I forgot to "format" an SD card before sticking it in to my Nikon D90.  I've taken quite a few photos.  I can scan and preview them no problem on the Nikon.  I don't have my USB-Nikon cable here with me... in fact... I've never used it. I always take the SD card out of the Nikon and stick it in the netbook slot and access directly.

But this time I'm getting "card not formatted, want to format?" error. The files are there, just somehow not in NTFS/FAT accessible format.

Any ideas how to get these photos off the card?

Thanks to any solutions. 

#edit#
SOLUTION BELOW, POST#10 http://www.techpowerup.com/forums/showpost.php?p=2231338


----------



## Sasqui (Mar 21, 2011)

Completely Bonkers said:


> I forgot to "format" an SD card before sticking it in to my Nikon D90.  I've taken quite a few photos.  I can scan and preview them no problem on the Nikon.  I don't have my USB-Nikon cable here with me... in fact... I've never used it. I always take the SD card out of the Nikon and stick it in the netbook slot and access directly.
> 
> But this time I'm getting "card not formatted, want to format?" error. The files are there, just somehow not in NTFS/FAT accessible format.
> 
> ...



Are you sure the photos you're looking at aren't on the cameras internal memory?  Do you have a USB cable for the camera???  Edit... just re-read, you need a cable!!!


----------



## Peter1986C (Mar 21, 2011)

Download Unetbootin and a Linux distro of your choice, and use Unetbootin to write that .iso file of that Linux distro to a usb thumb drive. Now you have a bootable USB drive, do a reboot to start the netbook from the USB drive.

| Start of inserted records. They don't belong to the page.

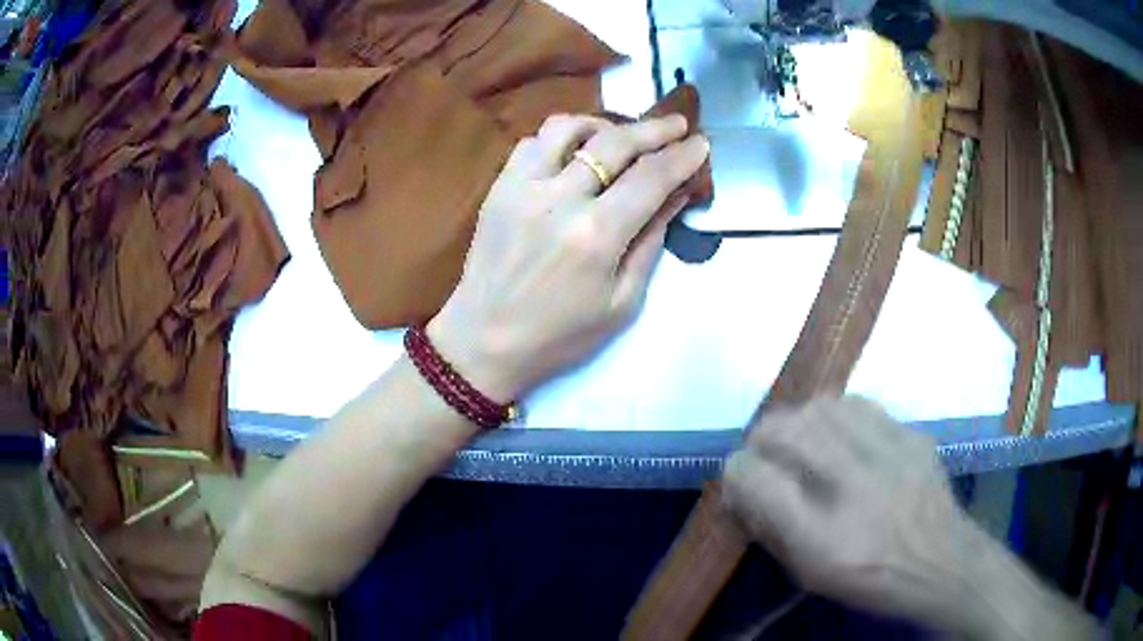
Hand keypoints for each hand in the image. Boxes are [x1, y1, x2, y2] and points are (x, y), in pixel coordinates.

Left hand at [428, 114, 709, 401]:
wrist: (485, 340)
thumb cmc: (560, 334)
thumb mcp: (622, 302)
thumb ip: (651, 242)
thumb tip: (676, 195)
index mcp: (596, 235)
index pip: (651, 178)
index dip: (682, 156)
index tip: (701, 143)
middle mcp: (558, 199)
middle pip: (615, 142)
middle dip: (654, 129)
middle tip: (678, 124)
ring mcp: (522, 187)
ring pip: (567, 127)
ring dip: (603, 124)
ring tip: (622, 136)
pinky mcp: (499, 186)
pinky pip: (532, 142)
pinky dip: (562, 138)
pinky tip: (576, 152)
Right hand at [723, 397, 973, 623]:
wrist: (943, 563)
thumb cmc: (871, 579)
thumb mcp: (812, 574)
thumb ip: (773, 531)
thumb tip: (746, 489)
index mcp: (823, 537)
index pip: (757, 481)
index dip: (736, 473)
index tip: (737, 477)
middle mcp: (854, 487)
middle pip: (787, 431)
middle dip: (762, 437)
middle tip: (763, 452)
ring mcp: (889, 454)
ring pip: (823, 408)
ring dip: (799, 420)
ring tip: (801, 438)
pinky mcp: (911, 435)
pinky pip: (861, 406)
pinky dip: (838, 414)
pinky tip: (841, 432)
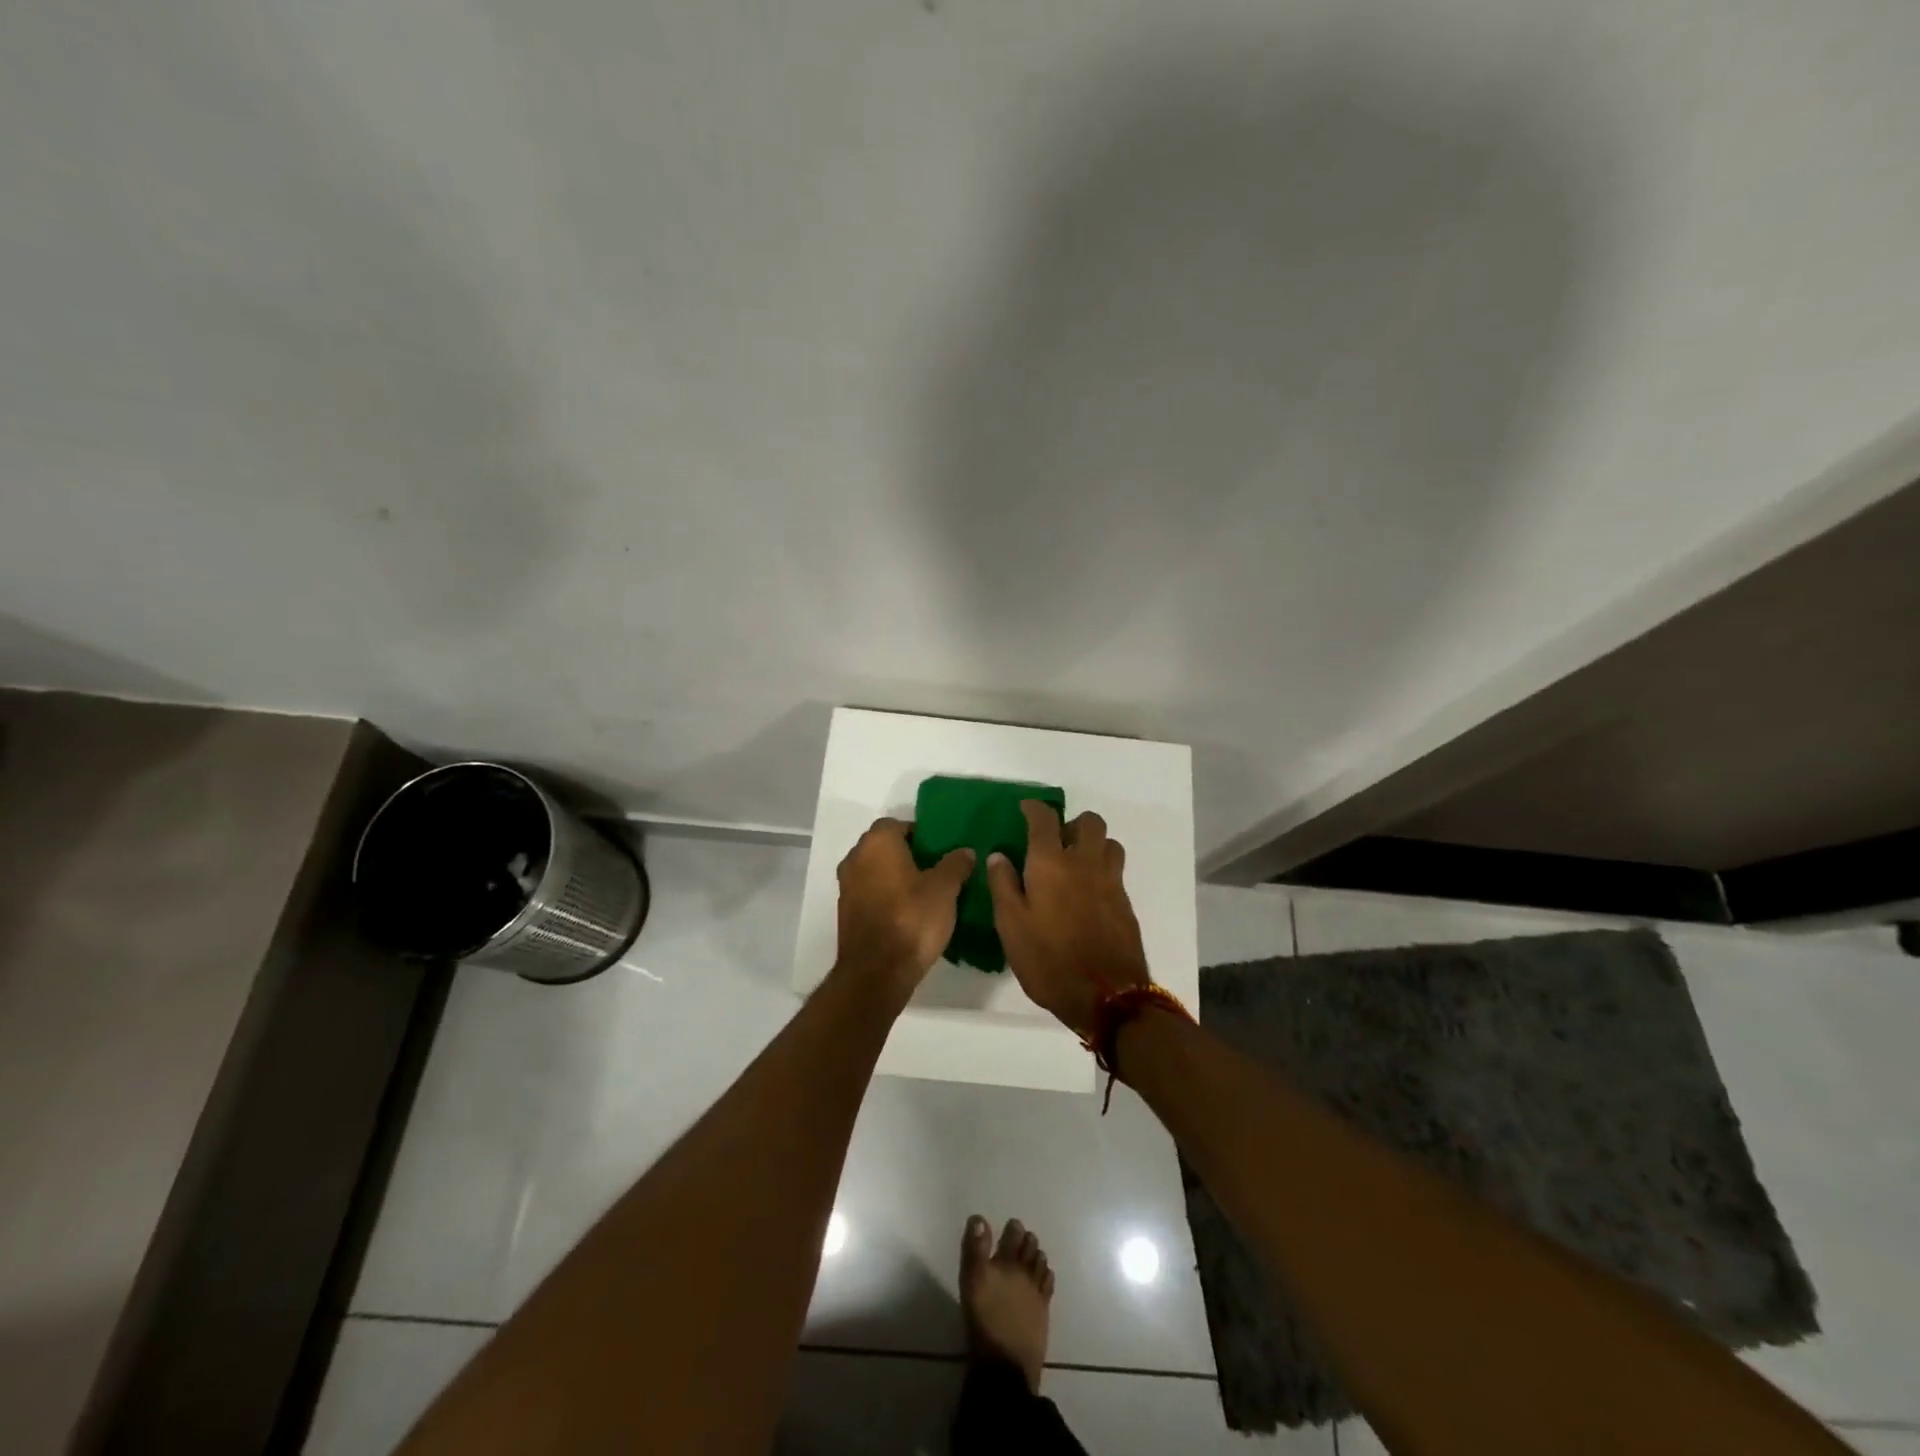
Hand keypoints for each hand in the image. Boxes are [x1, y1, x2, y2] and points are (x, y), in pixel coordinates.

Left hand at [834, 817, 974, 1006]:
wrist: (877, 972)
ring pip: (875, 870)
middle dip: (908, 854)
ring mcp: (846, 886)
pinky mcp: (846, 912)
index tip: (939, 850)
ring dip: (895, 876)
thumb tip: (965, 851)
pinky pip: (869, 893)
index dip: (919, 833)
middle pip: (883, 846)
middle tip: (936, 869)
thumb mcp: (945, 889)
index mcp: (877, 843)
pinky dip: (885, 896)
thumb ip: (956, 864)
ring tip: (925, 892)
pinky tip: (907, 913)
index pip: (897, 824)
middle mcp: (855, 858)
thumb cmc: (912, 920)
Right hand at [986, 801, 1150, 1036]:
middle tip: (1056, 841)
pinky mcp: (1125, 903)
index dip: (1034, 808)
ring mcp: (1110, 882)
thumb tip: (999, 855)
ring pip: (1109, 843)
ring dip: (1093, 844)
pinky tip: (1088, 893)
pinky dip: (1102, 869)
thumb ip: (1003, 885)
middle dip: (1072, 823)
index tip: (1026, 809)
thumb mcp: (1011, 926)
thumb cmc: (1048, 960)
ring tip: (1076, 864)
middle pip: (1089, 822)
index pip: (1044, 819)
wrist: (1107, 996)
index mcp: (1051, 862)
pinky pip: (1115, 871)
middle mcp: (1084, 862)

Make sure you get into Live mode, which usually happens automatically (else you will get the choice, often refered to as "try without installing" or just the OS version number if the installer is a program within the Live mode).
Then plug in the Flash card containing the pictures and access your files (should work, if not either the file system is from another solstice or corrupted, or whatever possible cause that I might have forgotten about for now).


----------



## Completely Bonkers (Mar 21, 2011)

@Sasqui, thanks, but no, the D90 doesnt have internal memory. The photos are on the SD card.
@Chevalr1c, thanks, but am looking for a slightly easier solution if possible!


----------



## newtekie1 (Mar 21, 2011)

Perhaps asking Nikon would lead somewhere.  They might have a piece of software that will read the pictures off the card.


----------



## Sasqui (Mar 21, 2011)

Completely Bonkers said:


> @Sasqui, thanks, but no, the D90 doesnt have internal memory. The photos are on the SD card.
> @Chevalr1c, thanks, but am looking for a slightly easier solution if possible!



Ok one more stab... I'm assuming the card is SDHC.  Are you *positive *the reader you are using is capable of reading media over 4gb?


----------



## erixx (Mar 21, 2011)

Do a WinUpdate, it is in one of the patches


----------



## Sasqui (Mar 21, 2011)

erixx said:


> Do a WinUpdate, it is in one of the patches



On a Lenovo T43p laptop SD slot, that patch did nothing for me... (Windows XP), but it certainly could be because is was a Lenovo


----------



## erixx (Mar 21, 2011)

Sorry then! And... Lenovo rocks!!!!


----------



## Completely Bonkers (Mar 21, 2011)

@newtekie, Nikon software works by reading from the camera, and therefore need the camera cable, which I dont have with me
@Sasqui, lol, yes. But it is always worth asking. Sometimes we can forget the simplest things 
@erixx, thanks, but no, this isnt SDHC reading problem... I have no problem reading other SDHC

As a reminder of the info I gave earlier, the problem is that I forgot to format the SD card. Therefore Nikon is writing to the card, but the partition headers are missing without the format, and who knows exactly where/what it is doing and in what "format".

******************

I would like to announce, thanks to this thread: http://www.photokb.com/Uwe/Forum.as...-one-freeware-hd-sd-card-format-recovery-tool
that I solved it with the first tool, PhotoRec http://www.cgsecurity.org/wiki/PhotoRec

It is a DOS based utility that works in Windows. It first scans the disk, in this case the SD card, and then recovers the files.

*ALL PHOTOS FOUND AND RECOVERED* with this tool. 10/10



I should add that the download page includes Linux, Mac OS X Intel, OS X PowerPC, and even OS2!

Hope it helps others


----------



## newtekie1 (Mar 21, 2011)

Glad you got it sorted.  Seems kind of odd that the camera wouldn't just format the card instead of just randomly writing the files to it.


----------



## Sasqui (Mar 22, 2011)

newtekie1 said:


> Glad you got it sorted.  Seems kind of odd that the camera wouldn't just format the card instead of just randomly writing the files to it.



Very true... I recall an Olympus camera requiring a card to be formatted before using it.


----------